## Work item
Exclude all pictures, then write out exactly the lines below from the first one through the line with "11.6 3.4 L13.4".
*** Provided information ***
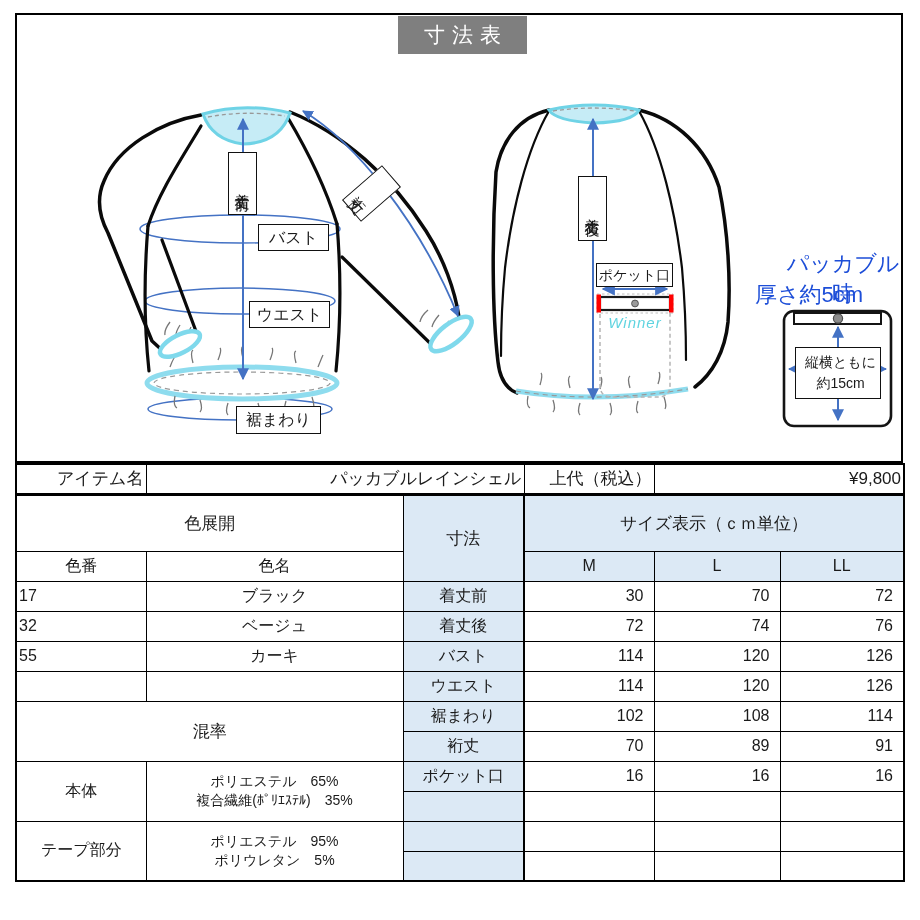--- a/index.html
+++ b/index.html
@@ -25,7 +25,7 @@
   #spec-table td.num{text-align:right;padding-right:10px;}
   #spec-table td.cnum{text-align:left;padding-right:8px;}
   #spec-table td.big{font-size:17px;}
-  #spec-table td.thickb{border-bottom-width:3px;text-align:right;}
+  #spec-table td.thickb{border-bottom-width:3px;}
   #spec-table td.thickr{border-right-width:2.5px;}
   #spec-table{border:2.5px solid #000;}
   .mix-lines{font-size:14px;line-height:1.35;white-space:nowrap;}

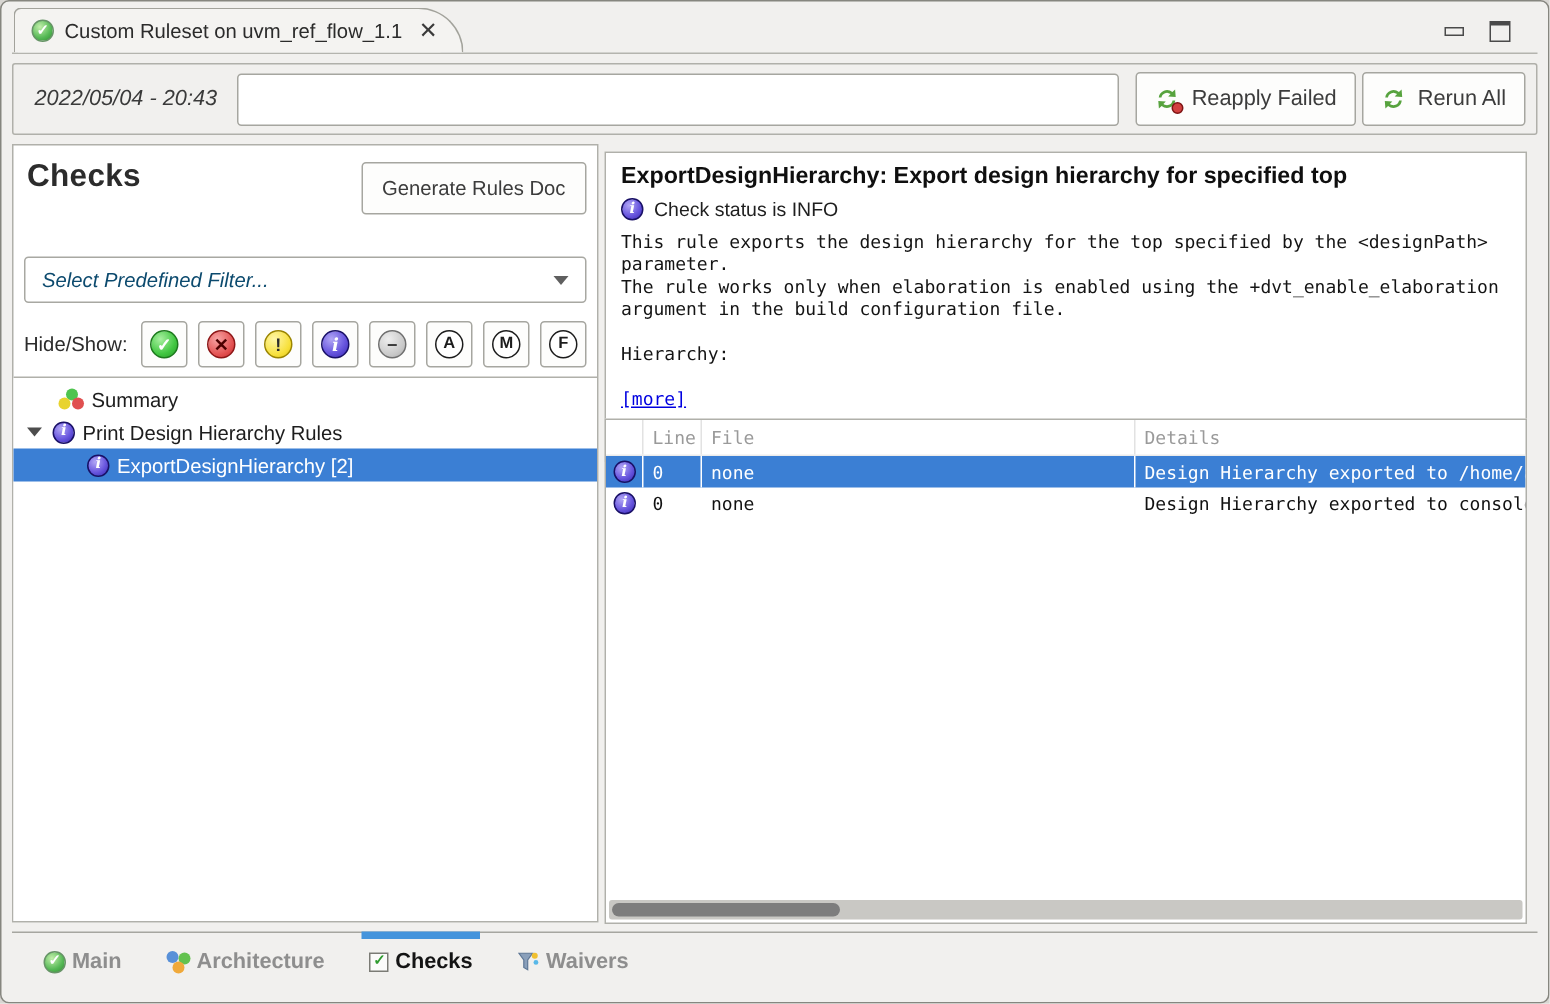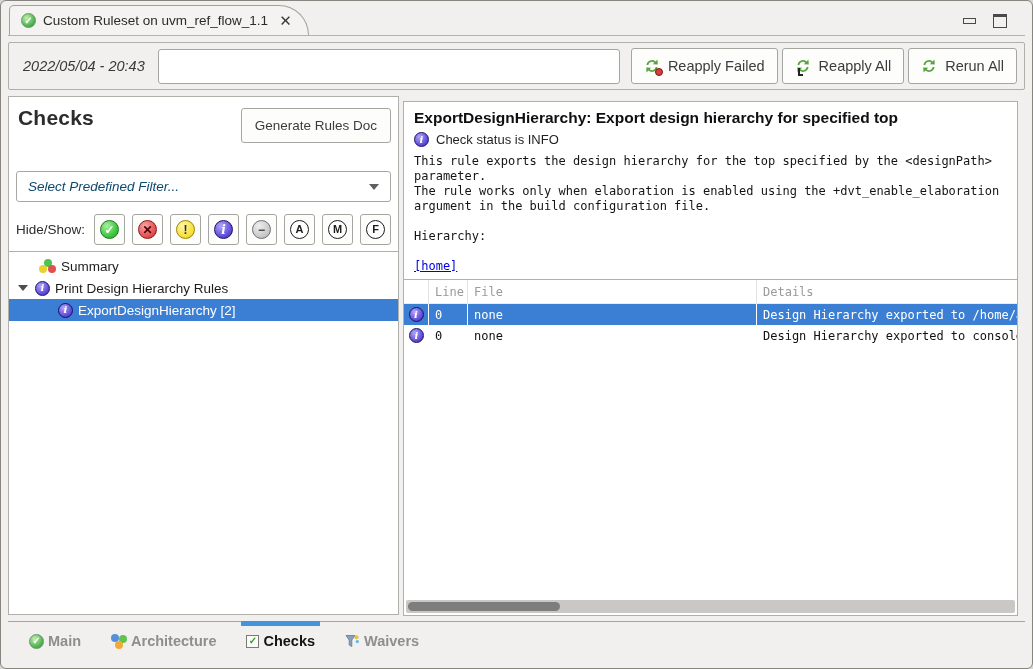--- a/index.html
+++ b/index.html
@@ -146,16 +146,6 @@
         <span class="refresh-badge-fail"></span>
       </span>
       <span>Reapply Failed</span>
-    </div>
-    <div class="toolbar-btn">
-      <span class="refresh-wrap">
-        <svg width="16" height="16" viewBox="0 0 16 16">
-            <path d="M2.5 7 A5.5 5.5 0 0 1 11.6 3.4 L13.4 1.6 L13.8 6.6 L8.8 6.3 L10.4 4.7 A3.8 3.8 0 0 0 4.3 7 Z" fill="#57a33e"></path>
-            <path d="M13.5 9 A5.5 5.5 0 0 1 4.4 12.6 L2.6 14.4 L2.2 9.4 L7.2 9.7 L5.6 11.3 A3.8 3.8 0 0 0 11.7 9 Z" fill="#57a33e"></path>
-          </svg>
-        <span class="refresh-badge-all"></span>
-      </span>
-      <span>Reapply All</span>
     </div>
     <div class="toolbar-btn">
       <span class="refresh-wrap">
*** End of Provided information ***
## Task answer
--- a/index.html
+++ b/index.html
@@ -25,7 +25,7 @@
   #spec-table td.num{text-align:right;padding-right:10px;}
   #spec-table td.cnum{text-align:left;padding-right:8px;}
   #spec-table td.big{font-size:17px;}
-  #spec-table td.thickb{border-bottom-width:3px;text-align:right;}
+  #spec-table td.thickb{border-bottom-width:3px;}
   #spec-table td.thickr{border-right-width:2.5px;}
   #spec-table{border:2.5px solid #000;}
   .mix-lines{font-size:14px;line-height:1.35;white-space:nowrap;}

--- a/index.html
+++ b/index.html
@@ -146,16 +146,6 @@
         <span class="refresh-badge-fail"></span>
       </span>
       <span>Reapply Failed</span>
-    </div>
-    <div class="toolbar-btn">
-      <span class="refresh-wrap">
-        <svg width="16" height="16" viewBox="0 0 16 16">
-            <path d="M2.5 7 A5.5 5.5 0 0 1 11.6 3.4 L13.4 1.6 L13.8 6.6 L8.8 6.3 L10.4 4.7 A3.8 3.8 0 0 0 4.3 7 Z" fill="#57a33e"></path>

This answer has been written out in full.